John D. MacDonald’s novel “The Executioners” has been adapted for film twice as “Cape Fear”: first in 1962, starring Robert Mitchum, and again in 1991, starring Robert De Niro and directed by Martin Scorsese. The latest adaptation, an Apple TV series created by Nick Antosca, is perhaps the most unnerving and intense retelling yet. A portrait of a family undone and a wronged man determined to seek vengeance, “Cape Fear” explores betrayal, retribution and what it really means to demand an eye for an eye.

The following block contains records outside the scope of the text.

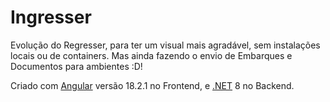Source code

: # Ingresser

Evolução do Regresser, para ter um visual mais agradável, sem instalações locais ou de containers. Mas ainda fazendo o envio de Embarques e Documentos para ambientes :D!

Criado com [Angular](https://github.com/angular/angular-cli) versão 18.2.1 no Frontend, e [.NET](https://dotnet.microsoft.com/pt-br/download/dotnet) 8 no Backend.

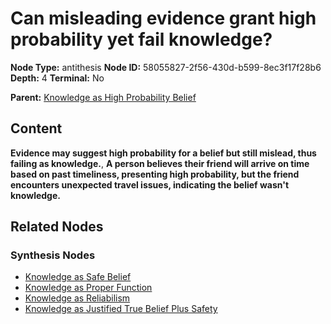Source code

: # Can misleading evidence grant high probability yet fail knowledge?

**Node Type:** antithesis
**Node ID:** 58055827-2f56-430d-b599-8ec3f17f28b6
**Depth:** 4
**Terminal:** No

**Parent:** [Knowledge as High Probability Belief](knowledge-as-high-probability-belief-synthesis-cabc363a-33a7-4f2c-9738-4031072ac817.md)

## Content

**Evidence may suggest high probability for a belief but still mislead, thus failing as knowledge.**, **A person believes their friend will arrive on time based on past timeliness, presenting high probability, but the friend encounters unexpected travel issues, indicating the belief wasn't knowledge.**

## Related Nodes

### Synthesis Nodes

- [Knowledge as Safe Belief](knowledge-as-safe-belief-synthesis-6a51ae08-6267-4ecb-9c46-b426e7864b68.md)
- [Knowledge as Proper Function](knowledge-as-proper-function-synthesis-8fe02cf9-e0aa-47d9-a719-a154b86ff2d6.md)
- [Knowledge as Reliabilism](knowledge-as-reliabilism-synthesis-785f66cf-db13-4fe3-9e6b-c22e5939e9f9.md)
- [Knowledge as Justified True Belief Plus Safety](knowledge-as-justified-true-belief-plus-safety-synthesis-7e62a69c-cf3f-4ae7-8c3b-d6754dc9e97d.md)
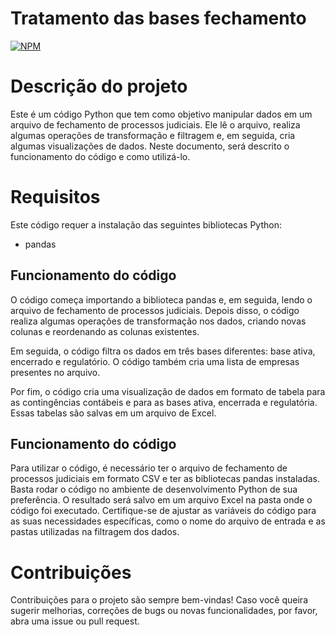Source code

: # Tratamento das bases fechamento
[![NPM](https://img.shields.io/npm/l/react)](https://github.com/pasjunior/ETL-tratamento-da-base-fechamento-mensal/blob/main/LICENCE)

# Descrição do projeto
Este é um código Python que tem como objetivo manipular dados em um arquivo de fechamento de processos judiciais. Ele lê o arquivo, realiza algumas operações de transformação e filtragem e, em seguida, cria algumas visualizações de dados. Neste documento, será descrito o funcionamento do código e como utilizá-lo.

# Requisitos

Este código requer a instalação das seguintes bibliotecas Python:

* pandas

## Funcionamento do código
O código começa importando a biblioteca pandas e, em seguida, lendo o arquivo de fechamento de processos judiciais. Depois disso, o código realiza algumas operações de transformação nos dados, criando novas colunas e reordenando as colunas existentes.

Em seguida, o código filtra os dados em três bases diferentes: base ativa, encerrado e regulatório. O código também cria uma lista de empresas presentes no arquivo.

Por fim, o código cria uma visualização de dados em formato de tabela para as contingências contábeis e para as bases ativa, encerrada e regulatória. Essas tabelas são salvas em um arquivo de Excel.

## Funcionamento do código
Para utilizar o código, é necessário ter o arquivo de fechamento de processos judiciais em formato CSV e ter as bibliotecas pandas instaladas. Basta rodar o código no ambiente de desenvolvimento Python de sua preferência. O resultado será salvo em um arquivo Excel na pasta onde o código foi executado. Certifique-se de ajustar as variáveis do código para as suas necessidades específicas, como o nome do arquivo de entrada e as pastas utilizadas na filtragem dos dados.

# Contribuições
Contribuições para o projeto são sempre bem-vindas! Caso você queira sugerir melhorias, correções de bugs ou novas funcionalidades, por favor, abra uma issue ou pull request.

The 10-episode limited series (critics received eight for review) opens on July 4 in modern-day Savannah, Georgia. Anna (Amy Adams), an attorney for the wrongly accused at the Savannah Justice League Project, her criminal defense attorney husband, Tom (Patrick Wilson), and their teenage children, Natalie (Lily Collias) and Zack (Joe Anders), are barbecuing by the pool with friends. Out of nowhere, a storm rolls in, altering the Bowden family’s plans. Elsewhere, a weeping woman surrounded by newspaper clippings of convicted murderer Max Cady (a mesmerizing Javier Bardem) writes a note before shooting herself dead. Sometime later, a man with an eyeball tattooed on the back of his neck emerges from the gates of Tarwater State Prison. After 17 years behind bars, convicted for murdering his pregnant wife, Max is exonerated after someone else confesses to the crime.